AI and large language models
When discussing AI, the term often refers to large language models built on machine learning, which predict the next part of text based on probabilities. This short text, designed to be read in just a few minutes, is intended for anyone interested in the topic. It also includes a practical code example at the end to delight software developers who happen to find their way here.
🚀 Astonishing performance
Considering how primitive the underlying technology of modern artificial intelligence is, it is still astonishing how well large language models perform in practice on many tasks that require multi-step reasoning from humans. Current technology enables the automation of tasks in ways that would previously have been impossible or extremely expensive.
How large language models work
All text used by the model is encoded as numbers. During training, meaning fitting to source material, the model’s parameters are adjusted. These are weights inside the model that define a probability distribution. When generating text, the model calculates probabilities for possible next parts of the text, selects one at random, and repeats the process.
💡 Large language models do not reason
Despite their name, artificial neural networks are not intended to model how the brain works. They are mathematical function approximators that fit statistical patterns in source material. What appears as reasoning is simply only the result of the model reproducing reasoning-like structures found in its source material rather than following logical rules.

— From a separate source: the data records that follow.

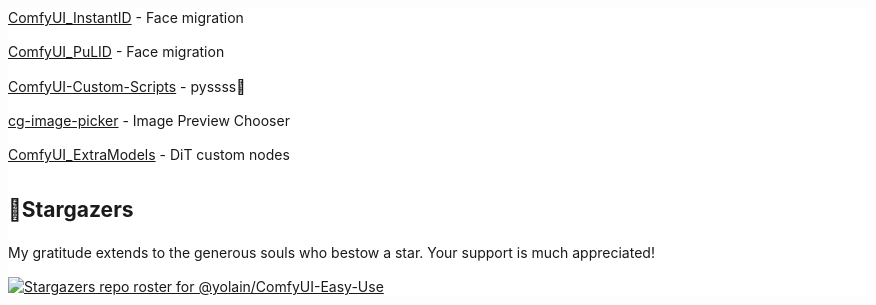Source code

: [ComfyUI_InstantID](https://github.com/cubiq/ComfyUI_InstantID) - Face migration

[ComfyUI_PuLID](https://github.com/cubiq/PuLID_ComfyUI) - Face migration

[ComfyUI-Custom-Scripts](https://github.com/pythongosssss/ComfyUI-Custom-Scripts) - pyssss🐍

[cg-image-picker](https://github.com/chrisgoringe/cg-image-picker) - Image Preview Chooser

[ComfyUI_ExtraModels](https://github.com/city96/ComfyUI_ExtraModels) - DiT custom nodes


##  🌟Stargazers

My gratitude extends to the generous souls who bestow a star. Your support is much appreciated!

[![Stargazers repo roster for @yolain/ComfyUI-Easy-Use](https://reporoster.com/stars/yolain/ComfyUI-Easy-Use)](https://github.com/yolain/ComfyUI-Easy-Use/stargazers)
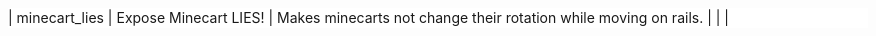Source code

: | minecart_lies                         | Expose Minecart LIES!                                                                                                                                                                                                                                                                                                                                                                                                                  | Makes minecarts not change their rotation while moving on rails.                                                                                                                                                                                                                                                                                                                                                                                                                                                                                                                                                                                                                                                                                                                                                                                                                                                                                                                                                                                                                                                                                                                                                                                                                                                                                                                                                |                                                                                                                                                                                                                                                                                                                                                                                                                                                                                                                                                                                                                                                                                                                                                                                                                                                                                                                           |                                                                                                                                                                                                                                                                                                |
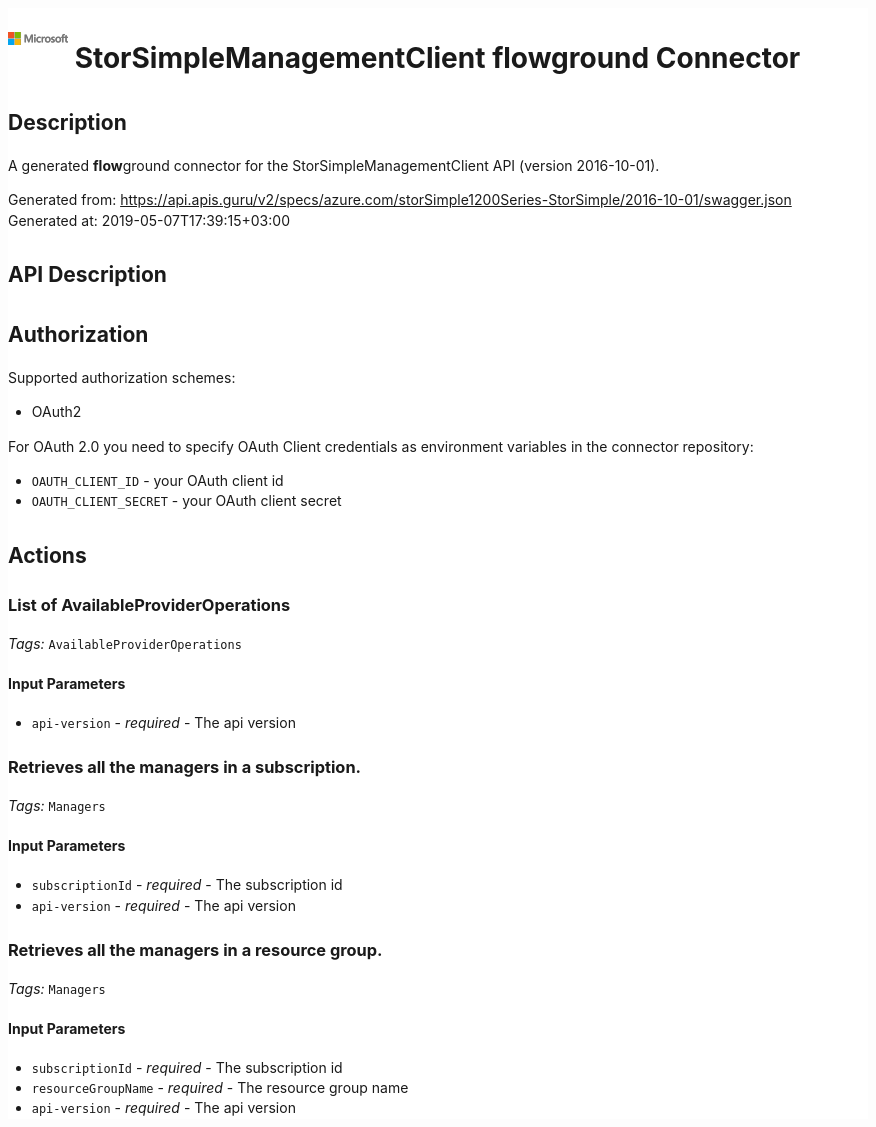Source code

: # ![LOGO](logo.png) StorSimpleManagementClient **flow**ground Connector

## Description

A generated **flow**ground connector for the StorSimpleManagementClient API (version 2016-10-01).

Generated from: https://api.apis.guru/v2/specs/azure.com/storSimple1200Series-StorSimple/2016-10-01/swagger.json<br/>
Generated at: 2019-05-07T17:39:15+03:00

## API Description



## Authorization

Supported authorization schemes:
- OAuth2

For OAuth 2.0 you need to specify OAuth Client credentials as environment variables in the connector repository:
* `OAUTH_CLIENT_ID` - your OAuth client id
* `OAUTH_CLIENT_SECRET` - your OAuth client secret

## Actions

### List of AvailableProviderOperations

*Tags:* `AvailableProviderOperations`

#### Input Parameters
* `api-version` - _required_ - The api version

### Retrieves all the managers in a subscription.

*Tags:* `Managers`

#### Input Parameters
* `subscriptionId` - _required_ - The subscription id
* `api-version` - _required_ - The api version

### Retrieves all the managers in a resource group.

*Tags:* `Managers`

#### Input Parameters
* `subscriptionId` - _required_ - The subscription id
* `resourceGroupName` - _required_ - The resource group name
* `api-version` - _required_ - The api version

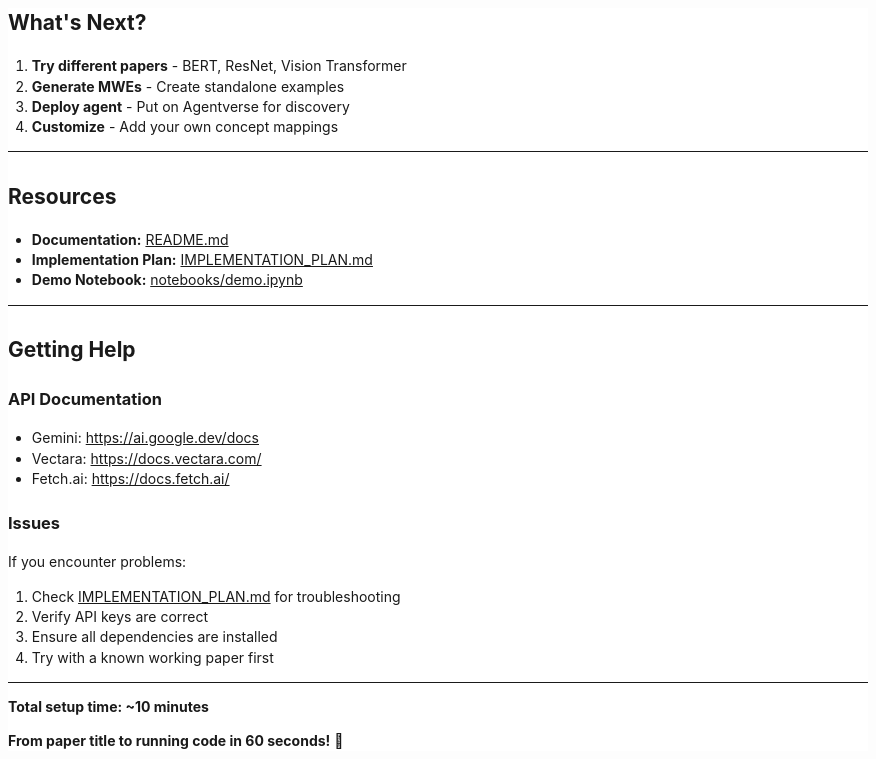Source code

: 
## What's Next?

1. **Try different papers** - BERT, ResNet, Vision Transformer
2. **Generate MWEs** - Create standalone examples
3. **Deploy agent** - Put on Agentverse for discovery
4. **Customize** - Add your own concept mappings

---

## Resources

- **Documentation:** [README.md](README.md)
- **Implementation Plan:** [IMPLEMENTATION_PLAN.md](IMPLEMENTATION_PLAN.md)
- **Demo Notebook:** [notebooks/demo.ipynb](notebooks/demo.ipynb)

---

## Getting Help

### API Documentation
- Gemini: https://ai.google.dev/docs
- Vectara: https://docs.vectara.com/
- Fetch.ai: https://docs.fetch.ai/

### Issues
If you encounter problems:
1. Check [IMPLEMENTATION_PLAN.md](IMPLEMENTATION_PLAN.md) for troubleshooting
2. Verify API keys are correct
3. Ensure all dependencies are installed
4. Try with a known working paper first

---

**Total setup time: ~10 minutes**

**From paper title to running code in 60 seconds!** 🚀
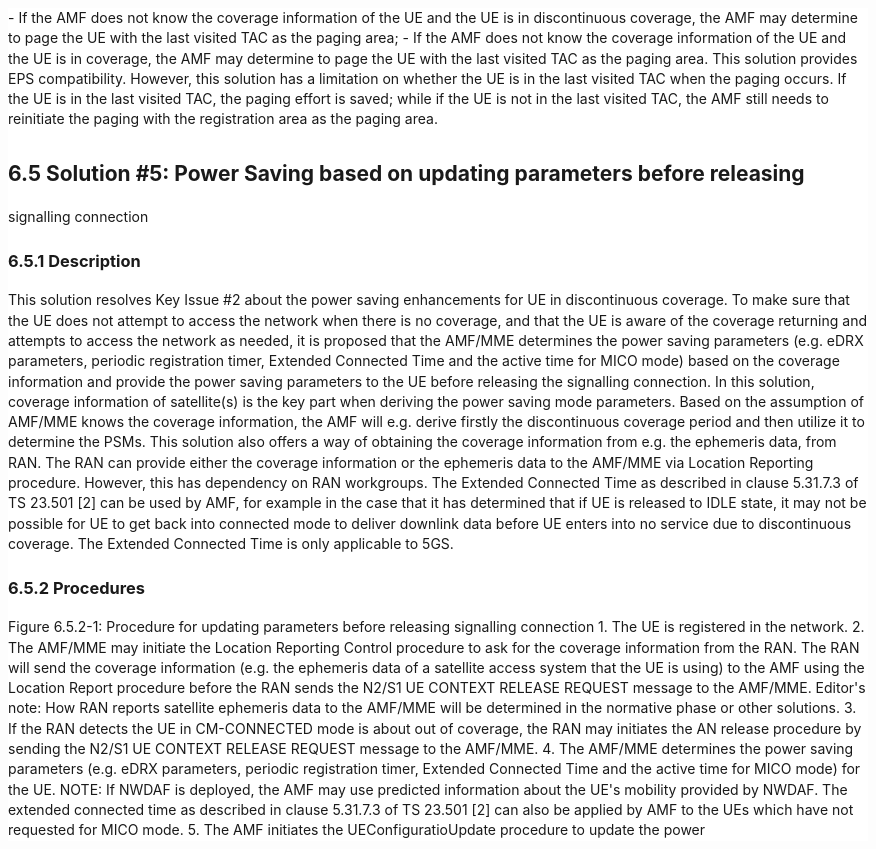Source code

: \- If the AMF does not know the coverage information of the UE and the UE is
in discontinuous coverage, the AMF may determine to page the UE with the last
visited TAC as the paging area;
\- If the AMF does not know the coverage information of the UE and the UE is
in coverage, the AMF may determine to page the UE with the last visited TAC as
the paging area.
This solution provides EPS compatibility.
However, this solution has a limitation on whether the UE is in the last
visited TAC when the paging occurs. If the UE is in the last visited TAC, the
paging effort is saved; while if the UE is not in the last visited TAC, the
AMF still needs to reinitiate the paging with the registration area as the
paging area.
## 6.5 Solution #5: Power Saving based on updating parameters before releasing
signalling connection
### 6.5.1 Description
This solution resolves Key Issue #2 about the power saving enhancements for UE
in discontinuous coverage.
To make sure that the UE does not attempt to access the network when there is
no coverage, and that the UE is aware of the coverage returning and attempts
to access the network as needed, it is proposed that the AMF/MME determines
the power saving parameters (e.g. eDRX parameters, periodic registration
timer, Extended Connected Time and the active time for MICO mode) based on the
coverage information and provide the power saving parameters to the UE before
releasing the signalling connection.
In this solution, coverage information of satellite(s) is the key part when
deriving the power saving mode parameters. Based on the assumption of AMF/MME
knows the coverage information, the AMF will e.g. derive firstly the
discontinuous coverage period and then utilize it to determine the PSMs.
This solution also offers a way of obtaining the coverage information from
e.g. the ephemeris data, from RAN. The RAN can provide either the coverage
information or the ephemeris data to the AMF/MME via Location Reporting
procedure. However, this has dependency on RAN workgroups.
The Extended Connected Time as described in clause 5.31.7.3 of TS 23.501 [2]
can be used by AMF, for example in the case that it has determined that if UE
is released to IDLE state, it may not be possible for UE to get back into
connected mode to deliver downlink data before UE enters into no service due
to discontinuous coverage. The Extended Connected Time is only applicable to
5GS.
### 6.5.2 Procedures
Figure 6.5.2-1: Procedure for updating parameters before releasing signalling
connection
1\. The UE is registered in the network.
2\. The AMF/MME may initiate the Location Reporting Control procedure to ask
for the coverage information from the RAN. The RAN will send the coverage
information (e.g. the ephemeris data of a satellite access system that the UE
is using) to the AMF using the Location Report procedure before the RAN sends
the N2/S1 UE CONTEXT RELEASE REQUEST message to the AMF/MME.
Editor\'s note: How RAN reports satellite ephemeris data to the AMF/MME will
be determined in the normative phase or other solutions.
3\. If the RAN detects the UE in CM-CONNECTED mode is about out of coverage,
the RAN may initiates the AN release procedure by sending the N2/S1 UE CONTEXT
RELEASE REQUEST message to the AMF/MME.
4\. The AMF/MME determines the power saving parameters (e.g. eDRX parameters,
periodic registration timer, Extended Connected Time and the active time for
MICO mode) for the UE.
NOTE: If NWDAF is deployed, the AMF may use predicted information about the
UE\'s mobility provided by NWDAF.
The extended connected time as described in clause 5.31.7.3 of TS 23.501 [2]
can also be applied by AMF to the UEs which have not requested for MICO mode.
5\. The AMF initiates the UEConfiguratioUpdate procedure to update the power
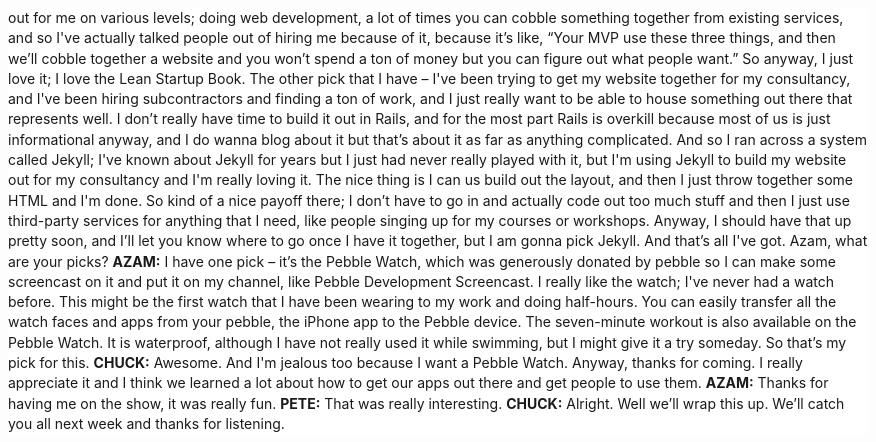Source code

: out for me on various levels; doing web development, a lot of times you can cobble something together from existing services, and so I've actually talked people out of hiring me because of it, because it’s like, “Your MVP use these three things, and then we’ll cobble together a website and you won’t spend a ton of money but you can figure out what people want.” So anyway, I just love it; I love the Lean Startup Book. The other pick that I have – I've been trying to get my website together for my consultancy, and I've been hiring subcontractors and finding a ton of work, and I just really want to be able to house something out there that represents well. I don’t really have time to build it out in Rails, and for the most part Rails is overkill because most of us is just informational anyway, and I do wanna blog about it but that’s about it as far as anything complicated. And so I ran across a system called Jekyll; I've known about Jekyll for years but I just had never really played with it, but I'm using Jekyll to build my website out for my consultancy and I'm really loving it. The nice thing is I can us build out the layout, and then I just throw together some HTML and I'm done. So kind of a nice payoff there; I don’t have to go in and actually code out too much stuff and then I just use third-party services for anything that I need, like people singing up for my courses or workshops. Anyway, I should have that up pretty soon, and I’ll let you know where to go once I have it together, but I am gonna pick Jekyll. And that’s all I've got. Azam, what are your picks? **AZAM:** I have one pick – it’s the Pebble Watch, which was generously donated by pebble so I can make some screencast on it and put it on my channel, like Pebble Development Screencast. I really like the watch; I've never had a watch before. This might be the first watch that I have been wearing to my work and doing half-hours. You can easily transfer all the watch faces and apps from your pebble, the iPhone app to the Pebble device. The seven-minute workout is also available on the Pebble Watch. It is waterproof, although I have not really used it while swimming, but I might give it a try someday. So that’s my pick for this. **CHUCK:** Awesome. And I'm jealous too because I want a Pebble Watch. Anyway, thanks for coming. I really appreciate it and I think we learned a lot about how to get our apps out there and get people to use them. **AZAM:** Thanks for having me on the show, it was really fun. **PETE:** That was really interesting. **CHUCK:** Alright. Well we’ll wrap this up. We’ll catch you all next week and thanks for listening.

Example of reasoning-like structures:
Question: If the light is off, is the room dark?
Fact: The light is off.
Reasoning: Given that the light is off, the room is dark.
Answer: The room is dark.
Question: If the device is unplugged, is it powered?
Fact: The device is unplugged.
Reasoning: Given that the device is unplugged, it is not powered.
Answer: It is not powered.
Question: If the door is locked, can it be opened?
Fact: The door is locked.
Reasoning: Given that the door is locked, it cannot be opened.
Answer: It cannot be opened.Large language models are not black boxes
They may be difficult to interpret, but their internal workings are not unknown. Their behavior is driven by statistical patterns rather than hidden logic, so they can be understood at a statistical level.
Model collapse
Current models are fundamentally limited by source material rather than compute. Their performance depends on high-quality, diverse, real-world source material, which is both finite and increasingly contaminated. Model collapse is already observable, reflecting a degradation in the underlying probability distribution.
How a function approximator works in practice
Example source material:
// The key represents the x-coordinate, and the value represents the y-coordinate.
$source_material = [
1 => 3,
2 => 5.1,
3 => 6.9,
4 => 9.2,
5 => 10.8
];Example of how to fit the model to source material:
/*
This example uses linear regression because it is one of the simplest machine
learning models that fits inputs and outputs rather than applying fixed rules.
*/
function fitter(array $source_material): array {
$x = array_keys($source_material);
$y = array_values($source_material);
$n = count($x);
$average_x = array_sum($x) / $n;
$average_y = array_sum($y) / $n;
$numerator = 0;
$denominator = 0;
for($i = 0; $i < $n; $i++){
// Add how changes in x relate to changes in y (covariance)
$numerator += ($x[$i] - $average_x) * ($y[$i] - $average_y);
// Measure how much x varies from its average (variance)
$denominator += ($x[$i] - $average_x) ** 2;
}
$slope = $numerator / $denominator;
$offset = $average_y - $slope * $average_x;
return [$slope, $offset];
}Example of how to run the model:
/*
This binds model parameters to a model, creating a function that
behaves like hard-coded logic but is derived from source material.
*/
function function_approximator(callable $model, array $parameters): callable {
return function(float $input) use ($model, $parameters){
[$slope, $offset] = $parameters;
return $model($input, $slope, $offset);
};
}
function model(float $input, float $slope, float $offset): float {
return $slope * $input + $offset;
}
$parameters = fitter($source_material);
$fitted_function = function_approximator('model', $parameters);
// Make a prediction
$input = 4;
$output = $fitted_function($input);
/*
Because the source material does not follow an exact rule, the model finds the best-fitting
approximation, so the result may differ slightly from what an exact rule would produce.